Preprint on Model-Agnostic Explanations via LLMs

We have a new preprint which follows up on our earlier work presented at the IROS Human Multi-Robot workshop a few months ago.

This is the result of an ongoing collaboration with an undergraduate research intern that I worked with over the summer, Xijia Zhang, and is one of my favorite papers this year. We started with a simple question: can we use large language models (LLMs) to generate faithful and plausible natural language explanations for an arbitrary agent policy model (e.g. deep neural network)?
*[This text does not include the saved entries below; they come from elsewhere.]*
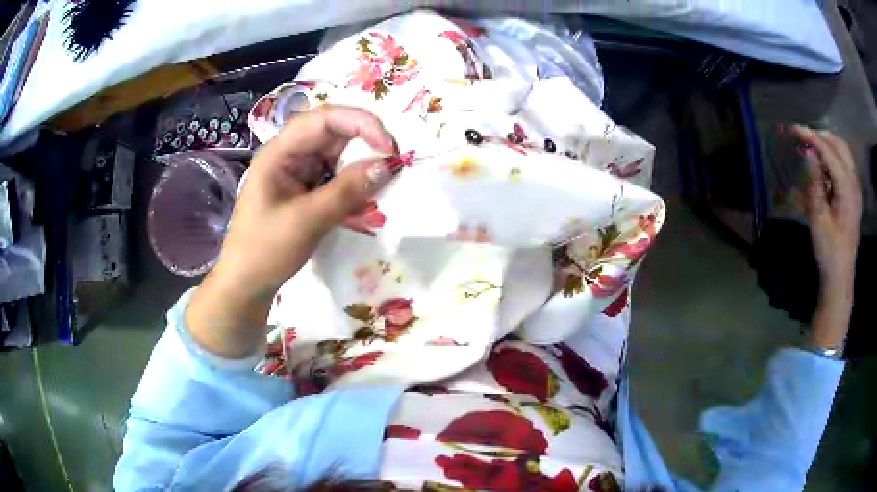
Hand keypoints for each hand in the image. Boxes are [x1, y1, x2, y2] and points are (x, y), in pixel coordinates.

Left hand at [187, 106, 398, 357]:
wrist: (247, 284)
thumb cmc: (266, 250)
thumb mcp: (307, 220)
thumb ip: (347, 191)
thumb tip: (388, 166)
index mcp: (280, 152)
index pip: (324, 119)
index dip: (360, 123)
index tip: (389, 148)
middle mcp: (290, 154)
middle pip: (333, 133)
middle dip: (365, 143)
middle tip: (393, 164)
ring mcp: (298, 172)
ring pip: (338, 155)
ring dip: (361, 165)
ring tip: (382, 183)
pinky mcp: (305, 190)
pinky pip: (335, 176)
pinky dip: (354, 184)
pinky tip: (366, 199)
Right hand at [789, 125, 861, 350]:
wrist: (840, 276)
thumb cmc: (829, 251)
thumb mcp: (818, 220)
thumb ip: (815, 184)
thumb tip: (808, 153)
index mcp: (847, 191)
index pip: (829, 152)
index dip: (812, 137)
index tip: (795, 129)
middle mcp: (854, 184)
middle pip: (840, 146)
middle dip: (821, 136)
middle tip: (804, 136)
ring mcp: (856, 189)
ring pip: (844, 152)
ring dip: (829, 144)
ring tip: (813, 146)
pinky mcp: (854, 195)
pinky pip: (845, 164)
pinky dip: (834, 156)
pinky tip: (824, 164)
Prior works either require large, annotated datasets in order to produce explanations (which is impractical when explaining arbitrary agent behavior), or use pre-defined language templates which limits explanation expressivity. LLMs offer a potential solution given their effective few-shot reasoning ability, however, they are also prone to hallucination which results in inaccurate explanations. This is particularly dangerous as humans are often unable to identify LLM hallucinations (we show this in our preprint), which means people may make assumptions about agent behavior that is not true.
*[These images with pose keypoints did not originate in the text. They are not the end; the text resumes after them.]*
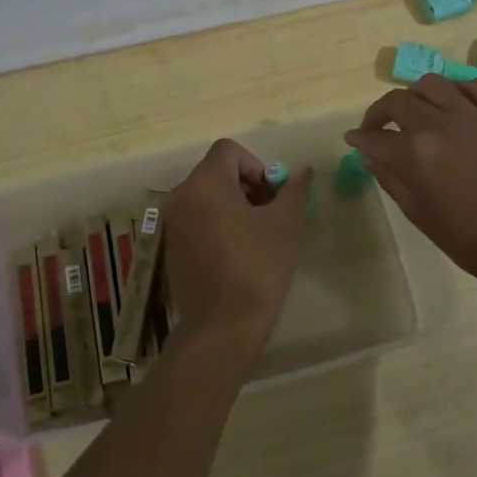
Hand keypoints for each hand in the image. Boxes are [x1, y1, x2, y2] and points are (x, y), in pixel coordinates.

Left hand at [164, 140, 312, 351]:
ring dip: (235, 204)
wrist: (222, 326)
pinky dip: (218, 223)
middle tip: (272, 213)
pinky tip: (239, 253)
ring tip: (259, 234)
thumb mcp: (285, 223)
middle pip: (217, 172)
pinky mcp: (172, 248)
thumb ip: (294, 189)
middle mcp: (181, 196)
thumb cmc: (257, 266)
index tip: (273, 194)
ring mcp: (173, 224)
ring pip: (207, 196)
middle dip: (248, 185)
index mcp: (205, 183)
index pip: (229, 150)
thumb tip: (303, 170)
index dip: (257, 164)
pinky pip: (197, 219)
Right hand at [345, 74, 476, 279]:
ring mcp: (475, 115)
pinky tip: (455, 104)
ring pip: (433, 84)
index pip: (375, 137)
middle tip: (378, 126)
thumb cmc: (467, 238)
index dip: (360, 138)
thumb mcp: (418, 213)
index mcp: (416, 154)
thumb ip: (390, 179)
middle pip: (398, 102)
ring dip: (415, 95)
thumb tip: (370, 156)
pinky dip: (459, 91)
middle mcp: (441, 125)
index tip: (354, 138)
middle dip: (379, 113)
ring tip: (416, 110)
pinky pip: (476, 86)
In this work, we propose an LLM-friendly representation for an agent’s behavior that is easy for an LLM to reason with, thus reducing hallucination. This representation is obtained by distilling an agent’s behavior into a decision tree and translating the ordered set of decision rules associated with specific paths into a textual prompt. There are four main take-aways from this work:

Users prefer explanations generated by our method over baseline approaches, and on-par with those created by human domain experts.
Our approach significantly reduces LLM hallucinations compared to other representational methods.
The LLM can effectively reason over agent behavior, allowing it to predict an agent’s intent and future actions. We conjecture that this reasoning ability is what makes the explanations so effective.
Our approach enables interactivity, in which a user can query the LLM with follow-up questions, e.g. counterfactuals.

Understanding Your Agent: Leveraging Large Language Models for Behavior Explanation
Xijia Zhang, Yue Guo, Simon Stepputtis, Katia Sycara, Joseph Campbell

Abstract: Intelligent agents such as robots are increasingly deployed in real-world, safety-critical settings. It is vital that these agents are able to explain the reasoning behind their decisions to human counterparts; however, their behavior is often produced by uninterpretable models such as deep neural networks. We propose an approach to generate natural language explanations for an agent’s behavior based only on observations of states and actions, thus making our method independent from the underlying model’s representation. For such models, we first learn a behavior representation and subsequently use it to produce plausible explanations with minimal hallucination while affording user interaction with a pre-trained large language model. We evaluate our method in a multi-agent search-and-rescue environment and demonstrate the effectiveness of our explanations for agents executing various behaviors. Through user studies and empirical experiments, we show that our approach generates explanations as helpful as those produced by a human domain expert while enabling beneficial interactions such as clarification and counterfactual queries.